* [EXERCISE DESCRIPTION] The records follow. Copy them exactly, but omit the pictures.

____________

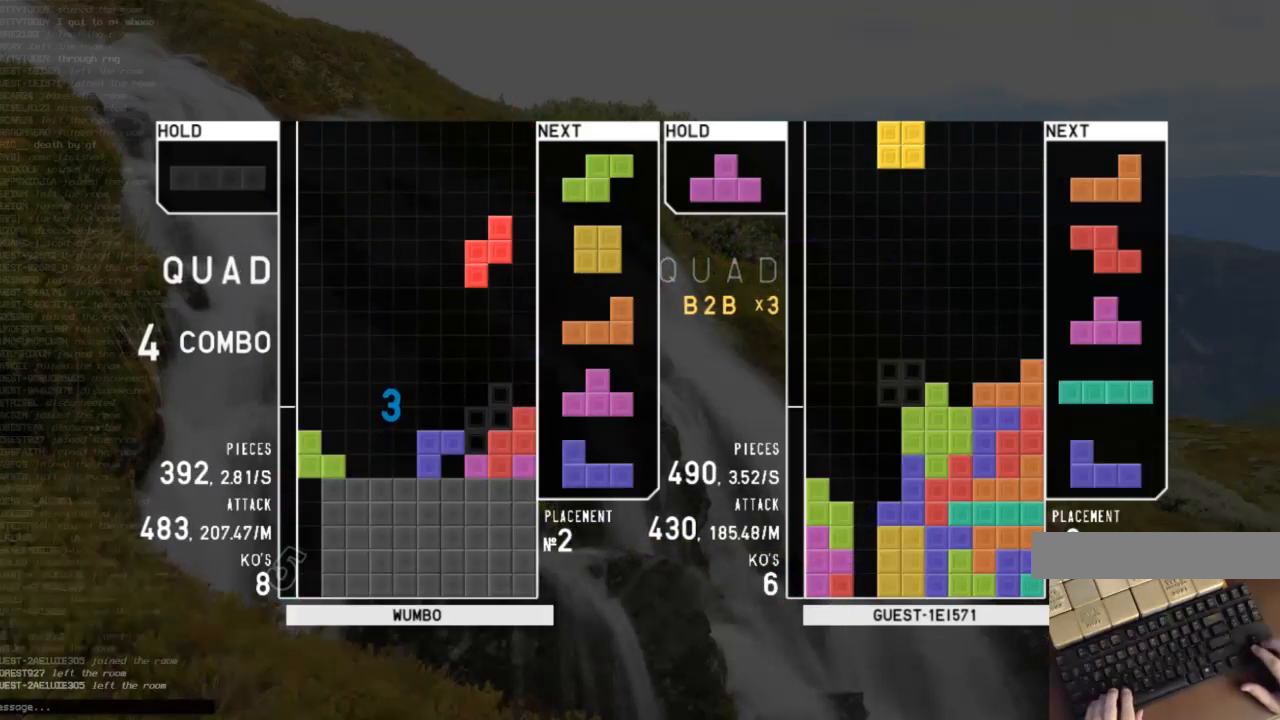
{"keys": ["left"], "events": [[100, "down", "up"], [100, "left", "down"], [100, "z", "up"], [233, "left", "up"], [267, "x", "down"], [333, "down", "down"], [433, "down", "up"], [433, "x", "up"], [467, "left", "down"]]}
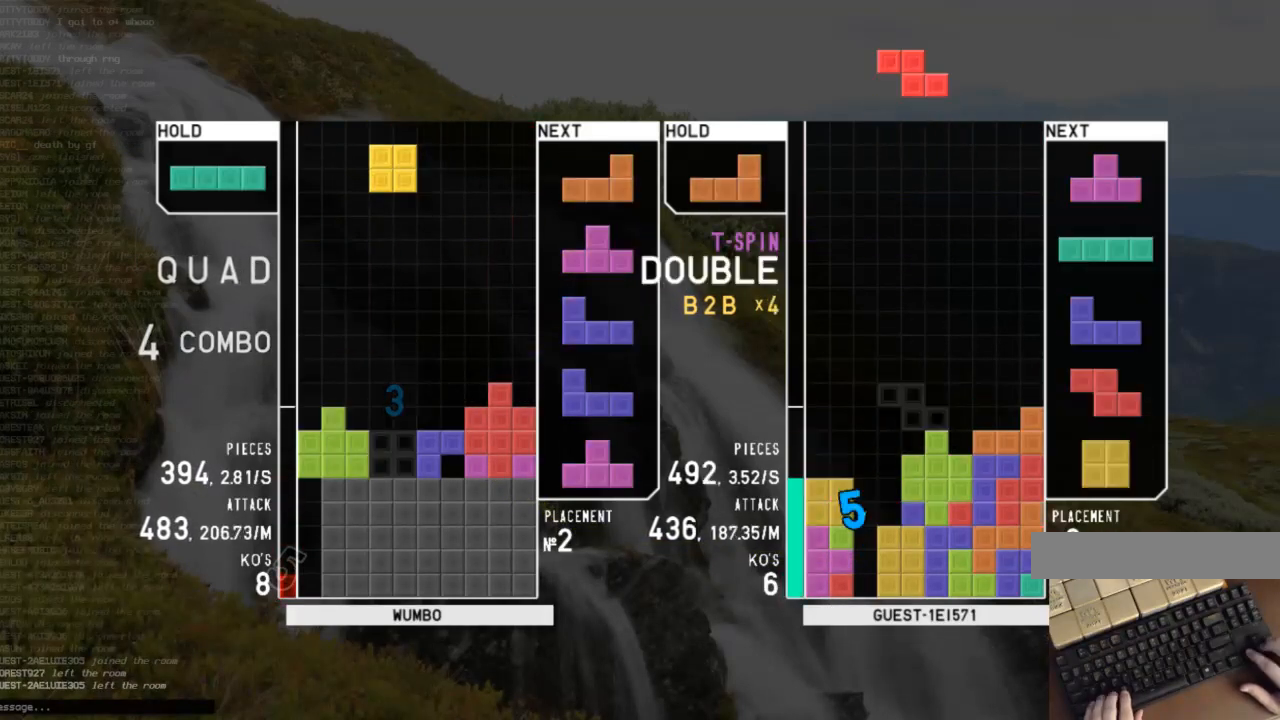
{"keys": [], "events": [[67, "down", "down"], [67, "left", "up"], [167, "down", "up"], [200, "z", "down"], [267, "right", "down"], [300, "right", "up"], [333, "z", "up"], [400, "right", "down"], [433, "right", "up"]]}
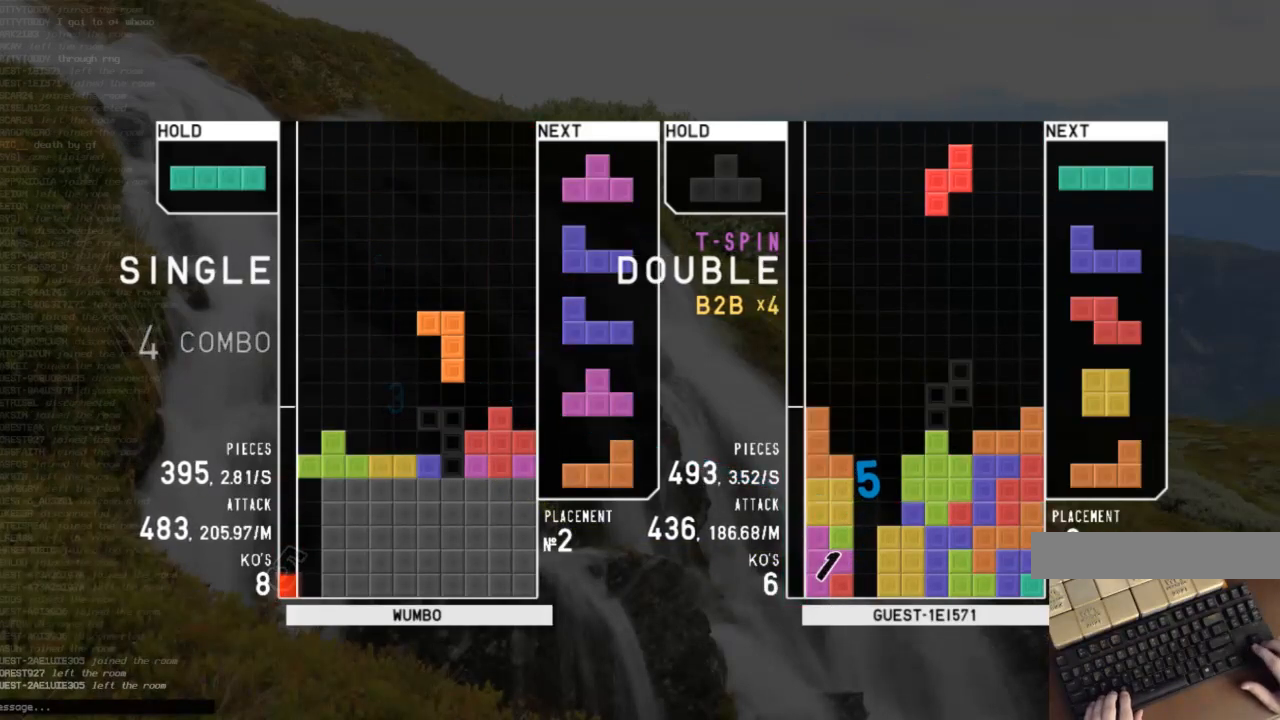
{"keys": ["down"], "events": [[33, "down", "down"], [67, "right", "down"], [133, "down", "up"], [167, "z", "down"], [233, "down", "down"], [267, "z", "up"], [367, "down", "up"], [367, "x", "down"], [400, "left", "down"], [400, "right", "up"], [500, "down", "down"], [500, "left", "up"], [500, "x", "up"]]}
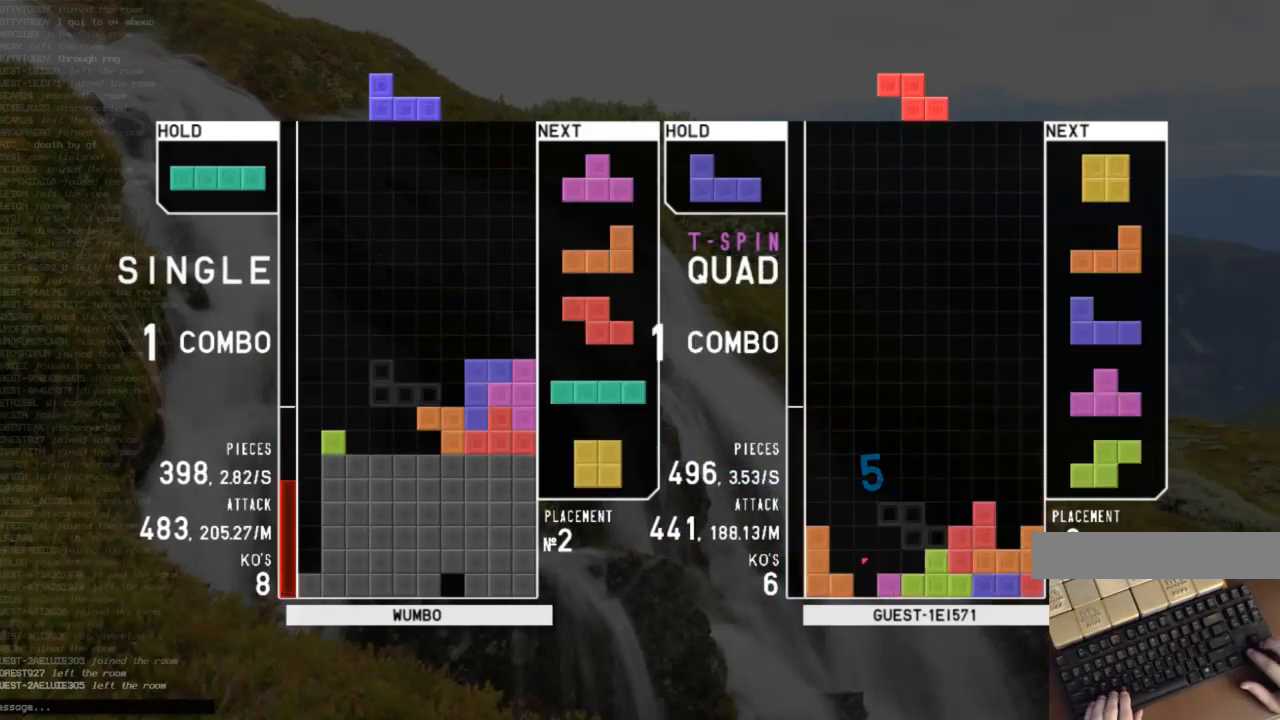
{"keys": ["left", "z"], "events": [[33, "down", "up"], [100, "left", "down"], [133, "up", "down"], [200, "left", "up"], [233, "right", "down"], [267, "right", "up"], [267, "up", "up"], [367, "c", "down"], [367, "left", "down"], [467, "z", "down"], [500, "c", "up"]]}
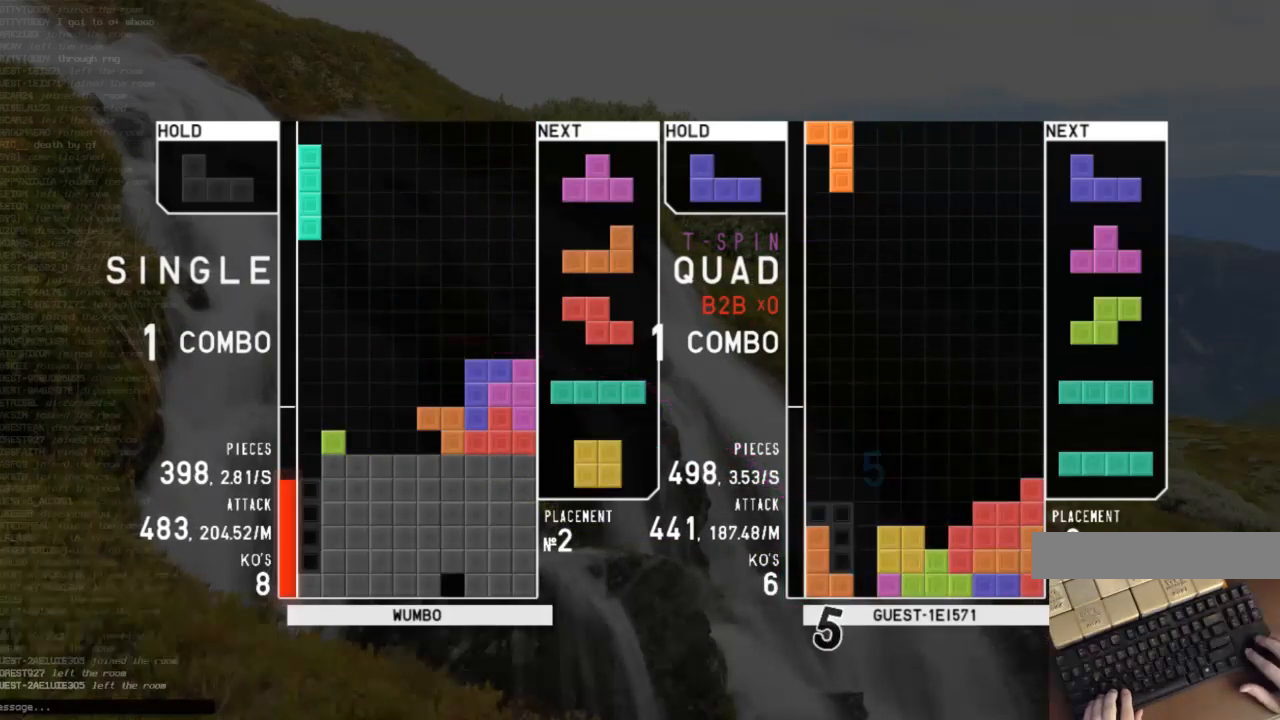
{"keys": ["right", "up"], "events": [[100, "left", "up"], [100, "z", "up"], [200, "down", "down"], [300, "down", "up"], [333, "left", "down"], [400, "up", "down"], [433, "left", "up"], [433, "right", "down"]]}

____________

* [OUTPUT FOR THIS TASK]
{"keys": ["left"], "events": [[100, "down", "up"], [100, "left", "down"], [100, "z", "up"], [233, "left", "up"], [267, "x", "down"], [333, "down", "down"], [433, "down", "up"], [433, "x", "up"], [467, "left", "down"]]}
{"keys": [], "events": [[67, "down", "down"], [67, "left", "up"], [167, "down", "up"], [200, "z", "down"], [267, "right", "down"], [300, "right", "up"], [333, "z", "up"], [400, "right", "down"], [433, "right", "up"]]}
{"keys": ["down"], "events": [[33, "down", "down"], [67, "right", "down"], [133, "down", "up"], [167, "z", "down"], [233, "down", "down"], [267, "z", "up"], [367, "down", "up"], [367, "x", "down"], [400, "left", "down"], [400, "right", "up"], [500, "down", "down"], [500, "left", "up"], [500, "x", "up"]]}
{"keys": ["left", "z"], "events": [[33, "down", "up"], [100, "left", "down"], [133, "up", "down"], [200, "left", "up"], [233, "right", "down"], [267, "right", "up"], [267, "up", "up"], [367, "c", "down"], [367, "left", "down"], [467, "z", "down"], [500, "c", "up"]]}
{"keys": ["right", "up"], "events": [[100, "left", "up"], [100, "z", "up"], [200, "down", "down"], [300, "down", "up"], [333, "left", "down"], [400, "up", "down"], [433, "left", "up"], [433, "right", "down"]]}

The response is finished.